Nepomuk Cleaner

Nepomuk has a unique problem of maintaining an RDF store. Unlike
traditional SQL based stores, RDF offers a very loose schema, which is a
HUGE advantage. Unfortunately all of the current RDF stores do not
support any form of schema enforcement. It's up to the client code to
make sure that the data being pushed is valid.

This has resulted in a number of problems such as strings being stored
where an integer should go.

With the KDE Workspace 4.7 release, we started employing our own form of
schema enforcement in the Nepomuk Storage Service, but the old incorrect
data still remains. Also, as Nepomuk has evolved as a project, we have
found better ways to store data. Since the schemas are so loose, we
could easily store both the old and the new data without any problems on
the database level. This obviously results in more complex client code
which has to handle both legacy and new data.

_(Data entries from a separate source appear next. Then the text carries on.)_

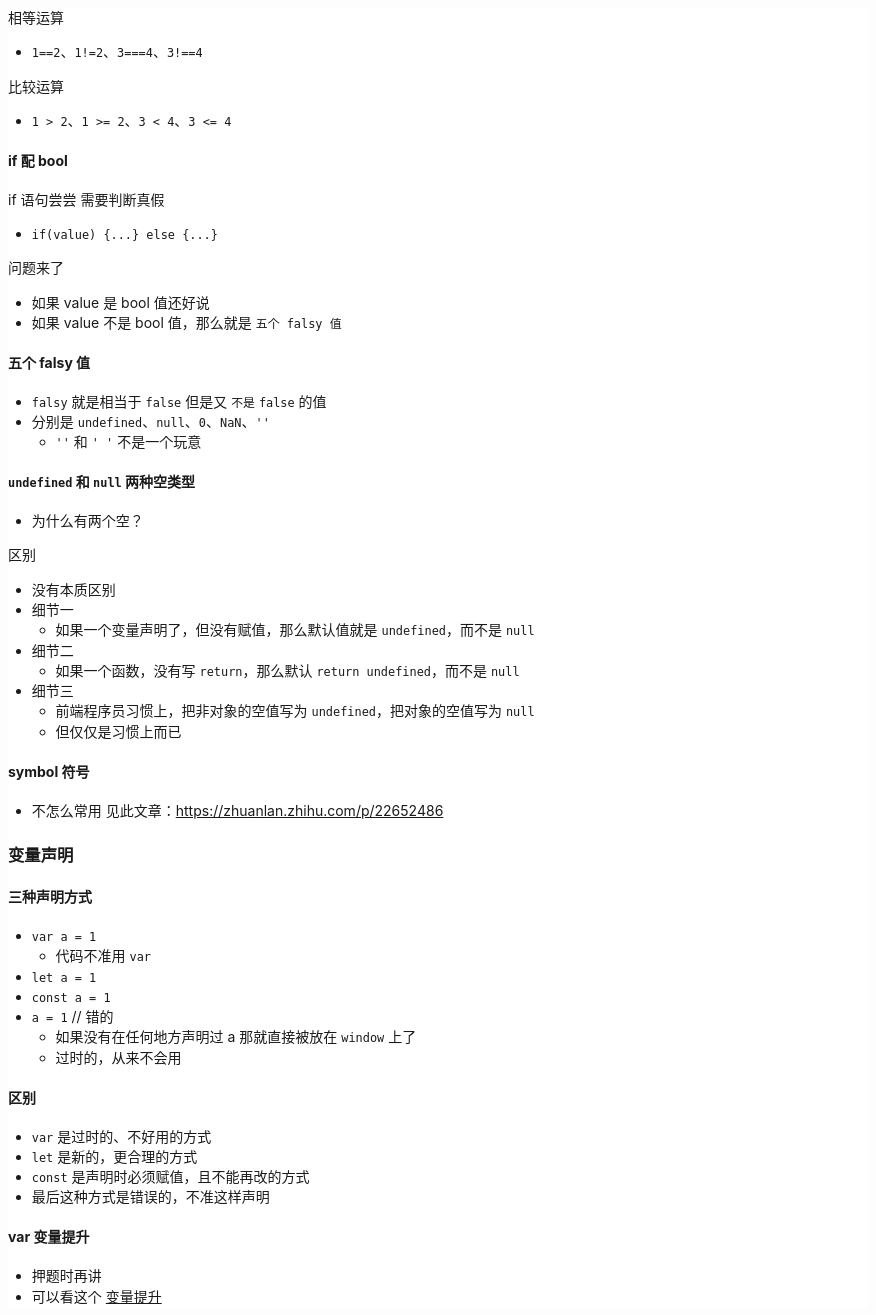 相等运算
- `1==2`、`1!=2`、`3===4`、`3!==4`

比较运算
- `1 > 2`、`1 >= 2`、`3 < 4`、`3 <= 4`


#### if 配 bool
if 语句尝尝 需要判断真假
- `if(value) {...} else {...}`

问题来了
- 如果 value 是 bool 值还好说
- 如果 value 不是 bool 值，那么就是 `五个 falsy 值`

#### 五个 falsy 值
- `falsy` 就是相当于 `false` 但是又 `不是` `false` 的值
- 分别是 `undefined`、`null`、`0`、`NaN`、`''`
  - `''` 和 `' '` 不是一个玩意

#### `undefined` 和 `null` 两种空类型
- 为什么有两个空？

区别
- 没有本质区别
- 细节一
  - 如果一个变量声明了，但没有赋值，那么默认值就是 `undefined`，而不是 `null`
- 细节二
  - 如果一个函数，没有写 `return`，那么默认 `return undefined`，而不是 `null`
- 细节三
  - 前端程序员习惯上，把非对象的空值写为 `undefined`，把对象的空值写为 `null`
  - 但仅仅是习惯上而已

#### symbol 符号
- 不怎么常用 见此文章：https://zhuanlan.zhihu.com/p/22652486

### 变量声明
#### 三种声明方式
- `var a = 1`
  - 代码不准用 `var`
- `let a = 1`
- `const a = 1`
- `a = 1` // 错的
  - 如果没有在任何地方声明过 a 那就直接被放在 `window` 上了
  - 过时的，从来不会用

#### 区别
- `var` 是过时的、不好用的方式
- `let` 是新的，更合理的方式
- `const` 是声明时必须赋值，且不能再改的方式
- 最后这种方式是错误的，不准这样声明

#### var 变量提升
- 押题时再讲
- 可以看这个 [变量提升](https://wangdoc.com/javascript/basic/grammar.html#%E5%8F%98%E9%87%8F%E6%8F%90%E5%8D%87)
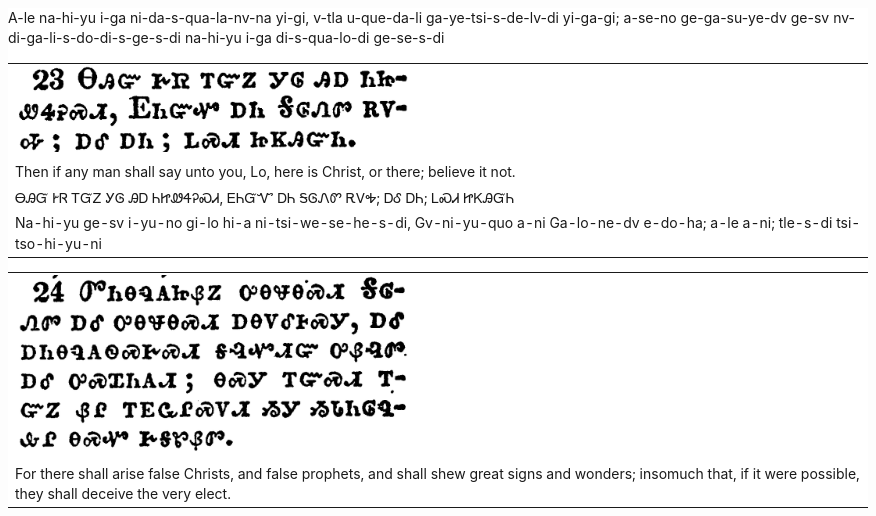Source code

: <td>A-le na-hi-yu i-ga ni-da-s-qua-la-nv-na yi-gi, v-tla u-que-da-li ga-ye-tsi-s-de-lv-di yi-ga-gi; a-se-no ge-ga-su-ye-dv ge-sv nv-di-ga-li-s-do-di-s-ge-s-di na-hi-yu i-ga di-s-qua-lo-di ge-se-s-di</td>
</tr>
</tbody>
</table>

<table>
<tbody>
<tr class="odd">
<td><a href="012423.png"><img src="012423.png" width="400" /></a></td>
</tr>
<tr class="even">
<td>Then if any man shall say unto you, Lo, here is Christ, or there; believe it not.</td>
</tr>
<tr class="odd">
<td>ᎾᎯᏳ ᎨᏒ ᎢᏳᏃ ᎩᎶ ᎯᎠ ᏂᏥᏪᏎᎮᏍᏗ, ᎬᏂᏳᏉ ᎠᏂ ᎦᎶᏁᏛ ᎡᏙᎭ; ᎠᎴ ᎠᏂ; ᏞᏍᏗ ᏥᏦᎯᏳᏂ</td>
</tr>
<tr class="even">
<td>Na-hi-yu ge-sv i-yu-no gi-lo hi-a ni-tsi-we-se-he-s-di, Gv-ni-yu-quo a-ni Ga-lo-ne-dv e-do-ha; a-le a-ni; tle-s-di tsi-tso-hi-yu-ni</td>
</tr>
</tbody>
</table>

<table>
<tbody>
<tr class="odd">
<td><a href="012424.png"><img src="012424.png" width="400" /></a></td>
</tr>
<tr class="even">
<td>For there shall arise false Christs, and false prophets, and shall shew great signs and wonders; insomuch that, if it were possible, they shall deceive the very elect.</td>
</tr>
<tr class="odd">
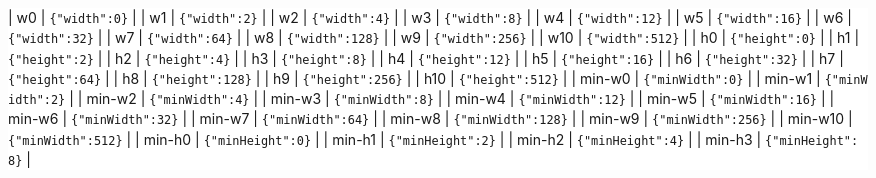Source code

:| w0                      | `{"width":0}`                                                   |
| w1                      | `{"width":2}`                                                   |
| w2                      | `{"width":4}`                                                   |
| w3                      | `{"width":8}`                                                   |
| w4                      | `{"width":12}`                                                  |
| w5                      | `{"width":16}`                                                  |
| w6                      | `{"width":32}`                                                  |
| w7                      | `{"width":64}`                                                  |
| w8                      | `{"width":128}`                                                 |
| w9                      | `{"width":256}`                                                 |
| w10                     | `{"width":512}`                                                 |
| h0                      | `{"height":0}`                                                  |
| h1                      | `{"height":2}`                                                  |
| h2                      | `{"height":4}`                                                  |
| h3                      | `{"height":8}`                                                  |
| h4                      | `{"height":12}`                                                 |
| h5                      | `{"height":16}`                                                 |
| h6                      | `{"height":32}`                                                 |
| h7                      | `{"height":64}`                                                 |
| h8                      | `{"height":128}`                                                |
| h9                      | `{"height":256}`                                                |
| h10                     | `{"height":512}`                                                |
| min-w0                  | `{"minWidth":0}`                                                |
| min-w1                  | `{"minWidth":2}`                                                |
| min-w2                  | `{"minWidth":4}`                                                |
| min-w3                  | `{"minWidth":8}`                                                |
| min-w4                  | `{"minWidth":12}`                                               |
| min-w5                  | `{"minWidth":16}`                                               |
| min-w6                  | `{"minWidth":32}`                                               |
| min-w7                  | `{"minWidth":64}`                                               |
| min-w8                  | `{"minWidth":128}`                                              |
| min-w9                  | `{"minWidth":256}`                                              |
| min-w10                 | `{"minWidth":512}`                                              |
| min-h0                  | `{"minHeight":0}`                                               |
| min-h1                  | `{"minHeight":2}`                                               |
| min-h2                  | `{"minHeight":4}`                                               |
| min-h3                  | `{"minHeight":8}`                                               |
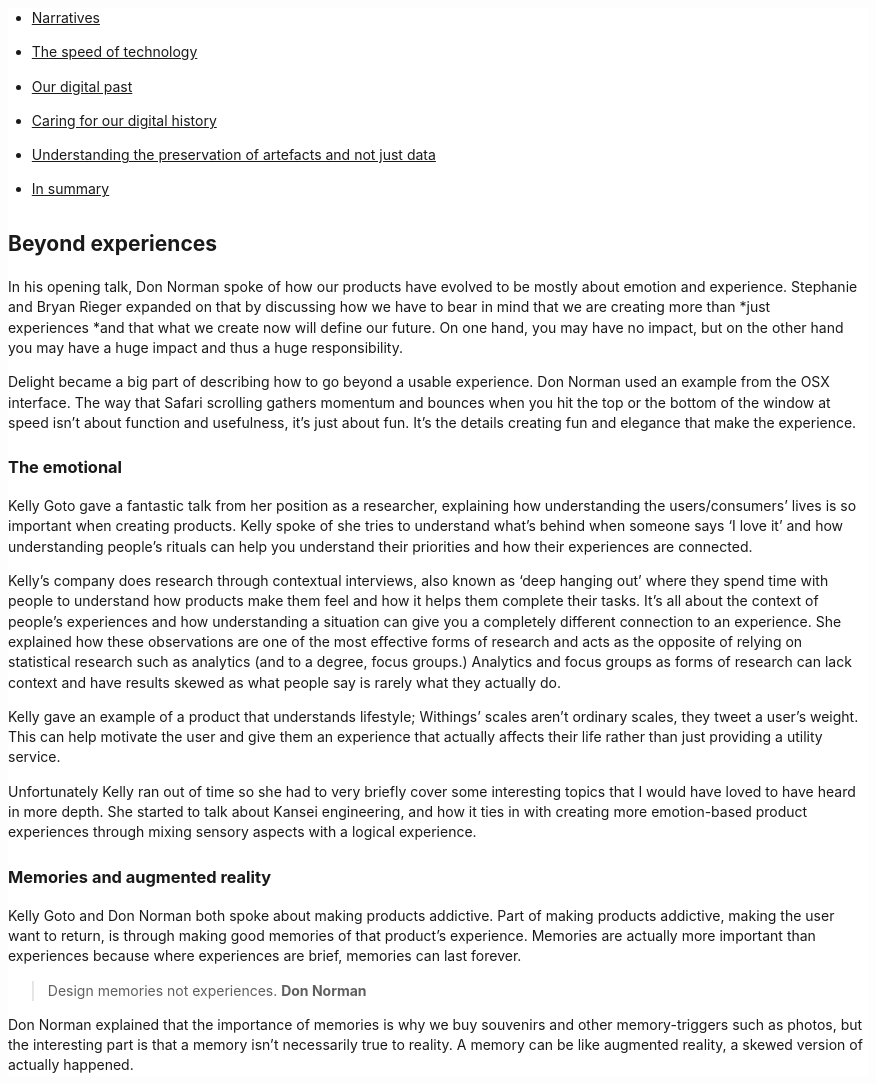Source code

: * [Narratives](#narratives)
* [The speed of technology](#the-speed-of-technology)
* [Our digital past](#our-digital-past)
* [Caring for our digital history](#caring-for-our-digital-history)
* [Understanding the preservation of artefacts and not just data](#understanding-the-preservation-of-artefacts-and-not-just-data)

* [In summary](#in-summary)

<h2 id="beyond-experiences">Beyond experiences</h2>
In his opening talk, Don Norman spoke of how our products have evolved to be mostly about emotion and experience. Stephanie and Bryan Rieger expanded on that by discussing how we have to bear in mind that we are creating more than *just experiences *and that what we create now will define our future. On one hand, you may have no impact, but on the other hand you may have a huge impact and thus a huge responsibility.

Delight became a big part of describing how to go beyond a usable experience. Don Norman used an example from the OSX interface. The way that Safari scrolling gathers momentum and bounces when you hit the top or the bottom of the window at speed isn’t about function and usefulness, it’s just about fun. It’s the details creating fun and elegance that make the experience.

<h3 id="the-emotional">The emotional</h3>
Kelly Goto gave a fantastic talk from her position as a researcher, explaining how understanding the users/consumers’ lives is so important when creating products. Kelly spoke of she tries to understand what’s behind when someone says ‘I love it’ and how understanding people’s rituals can help you understand their priorities and how their experiences are connected.

Kelly’s company does research through contextual interviews, also known as ‘deep hanging out’ where they spend time with people to understand how products make them feel and how it helps them complete their tasks. It’s all about the context of people’s experiences and how understanding a situation can give you a completely different connection to an experience. She explained how these observations are one of the most effective forms of research and acts as the opposite of relying on statistical research such as analytics (and to a degree, focus groups.) Analytics and focus groups as forms of research can lack context and have results skewed as what people say is rarely what they actually do.

Kelly gave an example of a product that understands lifestyle; Withings’ scales aren’t ordinary scales, they tweet a user’s weight. This can help motivate the user and give them an experience that actually affects their life rather than just providing a utility service.

Unfortunately Kelly ran out of time so she had to very briefly cover some interesting topics that I would have loved to have heard in more depth. She started to talk about Kansei engineering, and how it ties in with creating more emotion-based product experiences through mixing sensory aspects with a logical experience.

<h3 id="memories-and-augmented-reality">Memories and augmented reality</h3>
Kelly Goto and Don Norman both spoke about making products addictive. Part of making products addictive, making the user want to return, is through making good memories of that product’s experience. Memories are actually more important than experiences because where experiences are brief, memories can last forever.

> Design memories not experiences. **Don Norman**

Don Norman explained that the importance of memories is why we buy souvenirs and other memory-triggers such as photos, but the interesting part is that a memory isn’t necessarily true to reality. A memory can be like augmented reality, a skewed version of actually happened.
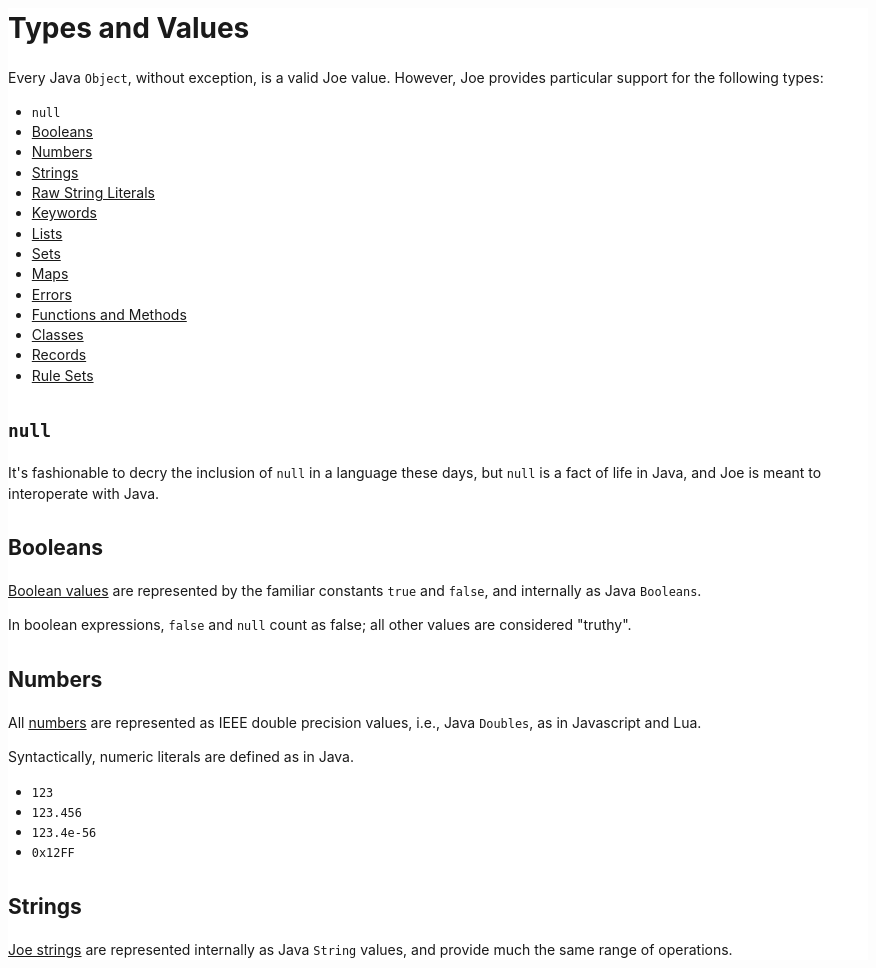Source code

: # Types and Values

Every Java `Object`, without exception, is a valid Joe value. However,
Joe provides particular support for the following types:

- `null`
- [Booleans](#booleans)
- [Numbers](#numbers)
- [Strings](#strings)
- [Raw String Literals](#raw-string-literals)
- [Keywords](#keywords)
- [Lists](#lists)
- [Sets](#sets)
- [Maps](#maps)
- [Errors](#errors)
- [Functions and Methods](#functions-and-methods)
- [Classes](#classes)
- [Records](#records)
- [Rule Sets](#rule-sets)

## `null`

It's fashionable to decry the inclusion of `null` in a language these
days, but `null` is a fact of life in Java, and Joe is meant to 
interoperate with Java.

## Booleans

[Boolean values](library/type.joe.Boolean.md) are represented by the 
familiar constants `true` and `false`, and internally as Java `Booleans`.

In boolean expressions, `false` and `null` count as false; all 
other values are considered "truthy".

## Numbers

All [numbers](library/type.joe.Number.md) are represented as IEEE 
double precision values, i.e., Java `Doubles`, as in Javascript and Lua.

Syntactically, numeric literals are defined as in Java.

- `123`
- `123.456`
- `123.4e-56`
- `0x12FF`

## Strings

[Joe strings](library/type.joe.String.md) are represented internally 
as Java `String` values, and provide much the same range of operations.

For this release, we decided to clean up the code to a certain extent
and stop supporting some of the legacy data. We also decided to ship a
very basic application called the "Nepomuk Cleaner".

image

This application is responsible to port any legacy data, clear up
incorrect data, and merge duplicate data. We recommend that all users
run it at least once. It will result in a performance upgrade of all
areas of Nepomuk, including a significant impact in the indexing speed
of emails.

With the 4.11 release, we're planning to improve the interface, add more
cleaning jobs, and make running this application mandatory. That way we
can safely remove all the legacy code paths.